Il Milan è un boccone appetitoso per tutti. Dal canto suo, dopo aver sorpreso Mantova e Bologna, la Triestina vorrebbe completare l’opera calando il tris. Ieri, una volta fatta la conta degli uomini a disposizione, mister Maran ha abbozzato quella che potrebbe essere una possibile formazione anti-Catania (con il punto interrogativo legato ad Allegretti) sia nelle simulazioni tattiche, sia nella partitella conclusiva. Peana è stato provato sull’out di destra della difesa, con Lima e Mezzano centrali e Pesaresi sulla sinistra. In mezzo, il reparto ha visto giostrare Piangerelli, Gorgone e Rossetti, mentre l’attacco è cambiato per due terzi rispetto all’esordio di campionato col Messina. Dopo il pesantissimo gol di sabato, Pablo Granoche pare essersi guadagnato una maglia da titolare al fianco del confermato Sgrigna e della sorpresa Franco Da Dalt, già schierato nel secondo tempo di Bologna, proprio in Coppa Italia.

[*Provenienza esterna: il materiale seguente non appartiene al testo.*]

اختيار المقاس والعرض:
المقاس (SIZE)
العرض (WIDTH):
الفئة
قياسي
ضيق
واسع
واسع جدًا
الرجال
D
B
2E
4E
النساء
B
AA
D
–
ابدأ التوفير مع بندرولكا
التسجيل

Il ventenne di Ituizango potrebbe dunque essere preferito a Testini, quanto meno in avvio. Nessuna retromarcia, all’apparenza, sul modulo: nonostante le variazioni apportate alla squadra nella ripresa della sfida con Parisi e soci, Maran è orientato a dare continuità al suo malleabile 4-3-3. Oggi si continua, sempre al Centro di coordinamento dei Triestina club, in via dei Macelli 18/2, e al Ticket Point di corso Italia 6/c. I settori aperti pubblico, come già per l’incontro di Ferragosto col Mentova, sono due, ovvero la curva Furlan e la tribuna Pasinati.